#### What you should do
This exercise asks for the entries below to be printed exactly.

#### Source data
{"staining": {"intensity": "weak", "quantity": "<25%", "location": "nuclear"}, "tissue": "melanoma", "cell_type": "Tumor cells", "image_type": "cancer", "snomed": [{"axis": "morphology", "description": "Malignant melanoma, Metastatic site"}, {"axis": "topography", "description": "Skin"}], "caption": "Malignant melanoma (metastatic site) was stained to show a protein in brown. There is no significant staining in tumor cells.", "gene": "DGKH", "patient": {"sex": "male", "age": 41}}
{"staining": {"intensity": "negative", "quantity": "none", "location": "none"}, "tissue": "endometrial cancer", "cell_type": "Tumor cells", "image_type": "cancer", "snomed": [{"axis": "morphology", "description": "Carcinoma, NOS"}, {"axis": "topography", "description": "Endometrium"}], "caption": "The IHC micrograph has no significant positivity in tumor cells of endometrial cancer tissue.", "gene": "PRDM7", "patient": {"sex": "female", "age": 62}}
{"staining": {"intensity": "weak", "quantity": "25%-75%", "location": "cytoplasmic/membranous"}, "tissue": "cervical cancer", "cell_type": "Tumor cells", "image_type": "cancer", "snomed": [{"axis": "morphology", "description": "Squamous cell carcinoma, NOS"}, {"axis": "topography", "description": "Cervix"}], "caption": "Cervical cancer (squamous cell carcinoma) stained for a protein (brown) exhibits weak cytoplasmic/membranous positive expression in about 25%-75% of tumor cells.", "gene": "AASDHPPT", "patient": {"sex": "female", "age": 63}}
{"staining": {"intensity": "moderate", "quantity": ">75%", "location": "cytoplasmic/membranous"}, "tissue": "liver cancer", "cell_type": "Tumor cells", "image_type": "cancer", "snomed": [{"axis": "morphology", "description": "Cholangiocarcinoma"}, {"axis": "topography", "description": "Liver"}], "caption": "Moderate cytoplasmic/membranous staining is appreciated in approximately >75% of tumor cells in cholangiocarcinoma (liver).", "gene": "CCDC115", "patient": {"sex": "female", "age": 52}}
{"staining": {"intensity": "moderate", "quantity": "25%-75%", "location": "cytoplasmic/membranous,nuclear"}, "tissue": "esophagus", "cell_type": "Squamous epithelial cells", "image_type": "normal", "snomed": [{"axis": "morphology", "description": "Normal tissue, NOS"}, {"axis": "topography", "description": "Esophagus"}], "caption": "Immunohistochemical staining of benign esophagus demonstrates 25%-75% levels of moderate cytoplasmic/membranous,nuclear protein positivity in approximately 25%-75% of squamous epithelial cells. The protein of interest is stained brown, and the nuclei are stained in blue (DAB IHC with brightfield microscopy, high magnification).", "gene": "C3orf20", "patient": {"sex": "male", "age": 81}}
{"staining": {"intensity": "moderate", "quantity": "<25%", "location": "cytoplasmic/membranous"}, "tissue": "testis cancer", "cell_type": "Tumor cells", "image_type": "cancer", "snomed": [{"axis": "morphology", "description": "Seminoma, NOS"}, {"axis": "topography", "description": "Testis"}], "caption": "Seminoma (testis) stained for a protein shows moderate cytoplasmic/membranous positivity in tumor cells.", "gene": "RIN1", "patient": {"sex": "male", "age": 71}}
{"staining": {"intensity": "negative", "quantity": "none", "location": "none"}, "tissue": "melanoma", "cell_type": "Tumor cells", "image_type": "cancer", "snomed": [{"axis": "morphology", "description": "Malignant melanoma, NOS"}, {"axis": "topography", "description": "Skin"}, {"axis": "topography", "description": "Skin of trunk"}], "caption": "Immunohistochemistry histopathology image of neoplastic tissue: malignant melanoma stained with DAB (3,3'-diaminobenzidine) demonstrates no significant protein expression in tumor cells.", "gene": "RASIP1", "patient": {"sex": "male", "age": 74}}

#### Output of the exercise
{"staining": {"intensity": "weak", "quantity": "<25%", "location": "nuclear"}, "tissue": "melanoma", "cell_type": "Tumor cells", "image_type": "cancer", "snomed": [{"axis": "morphology", "description": "Malignant melanoma, Metastatic site"}, {"axis": "topography", "description": "Skin"}], "caption": "Malignant melanoma (metastatic site) was stained to show a protein in brown. There is no significant staining in tumor cells.", "gene": "DGKH", "patient": {"sex": "male", "age": 41}}
{"staining": {"intensity": "negative", "quantity": "none", "location": "none"}, "tissue": "endometrial cancer", "cell_type": "Tumor cells", "image_type": "cancer", "snomed": [{"axis": "morphology", "description": "Carcinoma, NOS"}, {"axis": "topography", "description": "Endometrium"}], "caption": "The IHC micrograph has no significant positivity in tumor cells of endometrial cancer tissue.", "gene": "PRDM7", "patient": {"sex": "female", "age": 62}}
{"staining": {"intensity": "weak", "quantity": "25%-75%", "location": "cytoplasmic/membranous"}, "tissue": "cervical cancer", "cell_type": "Tumor cells", "image_type": "cancer", "snomed": [{"axis": "morphology", "description": "Squamous cell carcinoma, NOS"}, {"axis": "topography", "description": "Cervix"}], "caption": "Cervical cancer (squamous cell carcinoma) stained for a protein (brown) exhibits weak cytoplasmic/membranous positive expression in about 25%-75% of tumor cells.", "gene": "AASDHPPT", "patient": {"sex": "female", "age": 63}}
{"staining": {"intensity": "moderate", "quantity": ">75%", "location": "cytoplasmic/membranous"}, "tissue": "liver cancer", "cell_type": "Tumor cells", "image_type": "cancer", "snomed": [{"axis": "morphology", "description": "Cholangiocarcinoma"}, {"axis": "topography", "description": "Liver"}], "caption": "Moderate cytoplasmic/membranous staining is appreciated in approximately >75% of tumor cells in cholangiocarcinoma (liver).", "gene": "CCDC115", "patient": {"sex": "female", "age": 52}}
{"staining": {"intensity": "moderate", "quantity": "25%-75%", "location": "cytoplasmic/membranous,nuclear"}, "tissue": "esophagus", "cell_type": "Squamous epithelial cells", "image_type": "normal", "snomed": [{"axis": "morphology", "description": "Normal tissue, NOS"}, {"axis": "topography", "description": "Esophagus"}], "caption": "Immunohistochemical staining of benign esophagus demonstrates 25%-75% levels of moderate cytoplasmic/membranous,nuclear protein positivity in approximately 25%-75% of squamous epithelial cells. The protein of interest is stained brown, and the nuclei are stained in blue (DAB IHC with brightfield microscopy, high magnification).", "gene": "C3orf20", "patient": {"sex": "male", "age": 81}}
{"staining": {"intensity": "moderate", "quantity": "<25%", "location": "cytoplasmic/membranous"}, "tissue": "testis cancer", "cell_type": "Tumor cells", "image_type": "cancer", "snomed": [{"axis": "morphology", "description": "Seminoma, NOS"}, {"axis": "topography", "description": "Testis"}], "caption": "Seminoma (testis) stained for a protein shows moderate cytoplasmic/membranous positivity in tumor cells.", "gene": "RIN1", "patient": {"sex": "male", "age": 71}}
{"staining": {"intensity": "negative", "quantity": "none", "location": "none"}, "tissue": "melanoma", "cell_type": "Tumor cells", "image_type": "cancer", "snomed": [{"axis": "morphology", "description": "Malignant melanoma, NOS"}, {"axis": "topography", "description": "Skin"}, {"axis": "topography", "description": "Skin of trunk"}], "caption": "Immunohistochemistry histopathology image of neoplastic tissue: malignant melanoma stained with DAB (3,3'-diaminobenzidine) demonstrates no significant protein expression in tumor cells.", "gene": "RASIP1", "patient": {"sex": "male", "age": 74}}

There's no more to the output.